Тхоржевский оставил всего две строчки, но ведь оставил! Вот и сегодня нет-нет, а кто-нибудь произнесёт: «Лёгкой жизни я просил у Бога, лёгкой смерти надо бы просить». Кто знает Мея? Никто не задумается об участи этого выпивохи, а между тем это был даровитый и примечательный человек. Кто вспомнит поэта Ивана Никитина? Разве что только первую строчку «вырыта заступом яма глубокая…». Да, есть такая народная песня. Про Трефолева и вовсе не слышали.
– Голубчик, – скажет мне собеседник, – такие жалобы делают честь вашему сердцу, но не рассудку. Каждому времени – свои песни, у каждой песни своя пора. И память наша – это не склад, набитый позавчерашней трухой. Память имеет свои пределы и лишней ноши вместить не может. Хотите, чтоб она вам служила? Не нагружайте её чрезмерно.

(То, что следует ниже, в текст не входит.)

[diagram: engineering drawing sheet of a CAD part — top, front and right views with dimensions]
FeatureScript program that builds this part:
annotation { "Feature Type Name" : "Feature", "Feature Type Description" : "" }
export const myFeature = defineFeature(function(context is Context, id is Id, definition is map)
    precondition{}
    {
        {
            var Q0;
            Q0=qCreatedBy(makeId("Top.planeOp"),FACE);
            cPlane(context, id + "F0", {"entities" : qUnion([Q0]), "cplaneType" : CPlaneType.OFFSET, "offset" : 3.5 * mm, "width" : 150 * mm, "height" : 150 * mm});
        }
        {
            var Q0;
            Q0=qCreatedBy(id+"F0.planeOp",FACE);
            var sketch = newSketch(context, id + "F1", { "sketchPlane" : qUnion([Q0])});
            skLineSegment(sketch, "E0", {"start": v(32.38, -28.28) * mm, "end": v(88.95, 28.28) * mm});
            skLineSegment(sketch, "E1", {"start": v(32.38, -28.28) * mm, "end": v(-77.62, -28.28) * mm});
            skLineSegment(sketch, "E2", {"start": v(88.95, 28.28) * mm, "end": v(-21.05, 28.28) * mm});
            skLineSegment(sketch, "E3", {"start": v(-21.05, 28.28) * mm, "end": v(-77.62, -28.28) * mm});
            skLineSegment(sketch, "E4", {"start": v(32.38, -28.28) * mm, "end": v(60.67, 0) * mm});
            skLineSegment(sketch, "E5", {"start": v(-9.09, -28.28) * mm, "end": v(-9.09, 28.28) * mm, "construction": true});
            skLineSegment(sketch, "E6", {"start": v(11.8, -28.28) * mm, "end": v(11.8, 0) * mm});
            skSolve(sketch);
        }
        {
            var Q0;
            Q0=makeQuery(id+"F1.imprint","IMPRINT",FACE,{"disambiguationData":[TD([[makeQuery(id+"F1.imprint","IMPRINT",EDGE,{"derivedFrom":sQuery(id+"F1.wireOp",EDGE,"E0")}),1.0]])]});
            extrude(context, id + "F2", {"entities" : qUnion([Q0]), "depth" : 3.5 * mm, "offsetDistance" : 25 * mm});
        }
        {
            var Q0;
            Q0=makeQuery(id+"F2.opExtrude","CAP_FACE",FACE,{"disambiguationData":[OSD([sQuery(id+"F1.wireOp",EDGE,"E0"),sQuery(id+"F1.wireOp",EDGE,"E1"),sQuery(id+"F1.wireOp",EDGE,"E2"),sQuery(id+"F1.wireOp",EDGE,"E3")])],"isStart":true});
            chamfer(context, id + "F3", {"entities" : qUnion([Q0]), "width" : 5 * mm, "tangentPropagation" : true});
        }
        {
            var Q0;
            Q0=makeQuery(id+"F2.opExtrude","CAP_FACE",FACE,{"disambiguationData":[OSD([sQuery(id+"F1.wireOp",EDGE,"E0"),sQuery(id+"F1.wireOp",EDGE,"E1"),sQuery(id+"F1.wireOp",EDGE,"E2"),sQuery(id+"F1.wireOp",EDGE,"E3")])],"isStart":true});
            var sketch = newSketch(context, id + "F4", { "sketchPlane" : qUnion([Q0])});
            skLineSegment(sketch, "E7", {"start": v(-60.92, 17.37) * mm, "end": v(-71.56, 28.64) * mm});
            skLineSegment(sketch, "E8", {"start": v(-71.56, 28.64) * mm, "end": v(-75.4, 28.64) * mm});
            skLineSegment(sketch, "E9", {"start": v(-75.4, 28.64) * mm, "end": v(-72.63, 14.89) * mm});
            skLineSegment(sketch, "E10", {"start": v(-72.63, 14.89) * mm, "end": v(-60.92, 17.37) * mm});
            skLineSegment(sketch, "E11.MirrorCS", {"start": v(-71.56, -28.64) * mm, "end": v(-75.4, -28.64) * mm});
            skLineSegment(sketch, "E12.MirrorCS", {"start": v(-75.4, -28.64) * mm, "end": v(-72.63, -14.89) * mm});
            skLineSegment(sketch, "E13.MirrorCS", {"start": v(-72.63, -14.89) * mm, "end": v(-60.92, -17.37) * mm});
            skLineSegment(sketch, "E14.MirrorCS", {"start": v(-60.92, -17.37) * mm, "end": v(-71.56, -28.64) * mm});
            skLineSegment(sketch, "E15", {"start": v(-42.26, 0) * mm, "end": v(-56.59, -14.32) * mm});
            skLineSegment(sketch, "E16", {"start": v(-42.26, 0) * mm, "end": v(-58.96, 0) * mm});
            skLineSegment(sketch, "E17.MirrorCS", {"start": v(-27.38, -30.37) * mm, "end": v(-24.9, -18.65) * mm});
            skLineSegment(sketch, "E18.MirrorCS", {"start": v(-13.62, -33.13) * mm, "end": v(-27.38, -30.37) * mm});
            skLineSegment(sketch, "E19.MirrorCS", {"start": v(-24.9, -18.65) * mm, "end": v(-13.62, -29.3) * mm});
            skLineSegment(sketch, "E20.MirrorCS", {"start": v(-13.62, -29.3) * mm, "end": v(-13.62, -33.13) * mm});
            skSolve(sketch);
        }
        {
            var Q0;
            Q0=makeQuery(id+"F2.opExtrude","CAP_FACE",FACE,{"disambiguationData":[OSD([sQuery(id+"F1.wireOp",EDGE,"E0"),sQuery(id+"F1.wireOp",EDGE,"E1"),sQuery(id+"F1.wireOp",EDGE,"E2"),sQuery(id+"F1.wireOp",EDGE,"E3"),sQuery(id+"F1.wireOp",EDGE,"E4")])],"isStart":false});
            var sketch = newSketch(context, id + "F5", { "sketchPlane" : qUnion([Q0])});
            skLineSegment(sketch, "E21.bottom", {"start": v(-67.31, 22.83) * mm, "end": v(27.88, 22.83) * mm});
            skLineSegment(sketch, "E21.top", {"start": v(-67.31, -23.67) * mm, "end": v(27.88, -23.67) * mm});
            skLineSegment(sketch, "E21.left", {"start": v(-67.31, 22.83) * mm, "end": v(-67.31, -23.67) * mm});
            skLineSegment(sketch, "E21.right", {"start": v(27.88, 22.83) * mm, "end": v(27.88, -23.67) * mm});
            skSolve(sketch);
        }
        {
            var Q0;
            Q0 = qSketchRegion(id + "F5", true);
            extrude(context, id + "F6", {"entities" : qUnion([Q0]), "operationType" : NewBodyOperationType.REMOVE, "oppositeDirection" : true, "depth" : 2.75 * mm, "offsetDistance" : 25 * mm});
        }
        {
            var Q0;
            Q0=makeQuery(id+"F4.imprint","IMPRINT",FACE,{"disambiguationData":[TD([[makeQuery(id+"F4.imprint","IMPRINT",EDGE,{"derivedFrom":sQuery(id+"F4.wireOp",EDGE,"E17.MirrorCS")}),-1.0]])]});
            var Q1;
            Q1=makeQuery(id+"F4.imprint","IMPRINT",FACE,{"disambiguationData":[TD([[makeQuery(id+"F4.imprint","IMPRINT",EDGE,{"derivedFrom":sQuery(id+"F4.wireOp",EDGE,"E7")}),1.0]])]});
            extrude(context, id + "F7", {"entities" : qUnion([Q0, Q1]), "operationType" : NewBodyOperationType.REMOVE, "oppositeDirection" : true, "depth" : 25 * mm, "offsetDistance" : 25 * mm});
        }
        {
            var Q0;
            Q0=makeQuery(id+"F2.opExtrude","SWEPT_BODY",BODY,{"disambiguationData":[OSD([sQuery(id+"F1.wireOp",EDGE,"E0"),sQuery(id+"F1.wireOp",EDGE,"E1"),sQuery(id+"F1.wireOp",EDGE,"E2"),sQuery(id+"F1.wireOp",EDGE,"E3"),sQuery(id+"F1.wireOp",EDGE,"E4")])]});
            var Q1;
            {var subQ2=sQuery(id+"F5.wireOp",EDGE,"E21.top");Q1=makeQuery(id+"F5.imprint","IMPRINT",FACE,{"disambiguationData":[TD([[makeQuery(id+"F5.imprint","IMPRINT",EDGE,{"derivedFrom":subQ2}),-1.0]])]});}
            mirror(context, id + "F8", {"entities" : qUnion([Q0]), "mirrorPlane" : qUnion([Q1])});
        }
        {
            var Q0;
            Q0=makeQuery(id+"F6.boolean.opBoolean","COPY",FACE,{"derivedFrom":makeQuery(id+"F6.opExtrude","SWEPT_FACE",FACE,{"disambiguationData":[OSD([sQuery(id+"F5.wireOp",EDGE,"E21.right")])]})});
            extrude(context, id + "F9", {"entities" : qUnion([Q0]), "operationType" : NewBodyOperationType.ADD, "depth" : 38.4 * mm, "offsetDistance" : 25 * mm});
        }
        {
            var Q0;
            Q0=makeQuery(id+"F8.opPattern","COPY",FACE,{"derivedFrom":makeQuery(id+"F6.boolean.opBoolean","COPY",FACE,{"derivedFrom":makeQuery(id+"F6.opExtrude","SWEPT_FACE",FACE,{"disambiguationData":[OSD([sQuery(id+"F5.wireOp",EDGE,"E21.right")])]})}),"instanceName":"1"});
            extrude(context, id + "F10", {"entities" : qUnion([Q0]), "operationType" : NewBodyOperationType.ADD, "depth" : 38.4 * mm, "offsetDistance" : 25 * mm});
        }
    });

И всё-таки пришлось убедиться: литература – это память. Когда она с возрастом стала слабеть, впал в уморительную зависимость от блокнотиков и записных книжек, способных поместиться в кармане.
И никогда с ними не расставался. Забыть не могу, как однажды вносил в свой махонький кондуит вдруг вспыхнувшее на перекрёстке не бог весть какое соображение.
Но был убеждён, что риск попасть под колёса не столь велик, как риск утратить – и безвозвратно – некстати блеснувший протуберанец.
Память обширна и многолика.
Есть утилитарная память – она сберегает лишь то, что нужно.
Есть избирательная память – помню лишь то, что важно и дорого.
И есть эмоциональная память – память поэтов и мазохистов, она сохраняет всё то, что томит и не даёт утихнуть боли.
Она безотчётна и своенравна. Её невозможно проверить алгеброй и приручить волевым усилием. Ей надо благодарно довериться.
Один из самых жгучих вопросов, одно из самых частых сомнений, тревожащих каждого литератора: может ли стать предметом художества политика и всякая деятельность, связанная с этой взрывчатой сферой?
Возможно ли сосуществование двух космосов, двух полновластных стихий?
Ответ не может быть однозначен. И сложен, и одновременно прост.
Если рассматривать политику как воплощение идеологии, как средство, подчинённое цели, как мину замедленного действия, то, разумеется, лучше всего её представят эфир и пресса, красноречивый язык публицистики.
Искусства, рождённые на Парнасе, как уверяют его белоризцы, имеют особое назначение и молятся нездешним богам.
Шекспир недаром предпочитал писать о Гамлете и о Ричарде, но осмотрительно не заметил трагедии Марии Стюарт.
Он дорожил благосклонным вниманием рыжей девственницы на троне, и этот роскошный сюжет достался романтическому поэту, который родился в швабском городе на полтора столетия позже.
Наверно, великие столкновения должны отстояться и стать историей, чтобы однажды явиться вновь в произведениях искусства.
Не сомневаюсь, что в близком будущем талантливый молодой человек, прежде чем замахнуться на эпос, броситься в омут «романа века», отдаст свою неизбежную дань, переболеет драматургией и в поисках героя трагедии задумается об Иосифе Сталине.
Но если он сможет к нему отнестись как к историческому лицу, то я бы не смог на него взглянуть бесстрастными глазами писателя двадцать четвёртого столетия.
При нём я жил, хоронил умерщвлённых, я не способен к нему отнестись, как к Ричарду Глостеру или Макбету.
Когда я пишу, что мне не понять, чем лучше массовое убийство убийства одного человека, я думаю о кремлёвском горце – так окрестил его Мандельштам.
Я никогда не соглашусь, что тот, кто, не дрогнув, извёл, уничтожил почти миллион своих соотечественников, не злобный палач и кровавый преступник, а лидер и умелый хозяин.
Я не поверю, что время способно и даже вправе назвать злодея лишь историческим персонажем.
Нет, я не в силах к нему отнестись как к деятелю и как к хозяину. Я вижу, как ещё шевелится земля, под которой лежат его жертвы.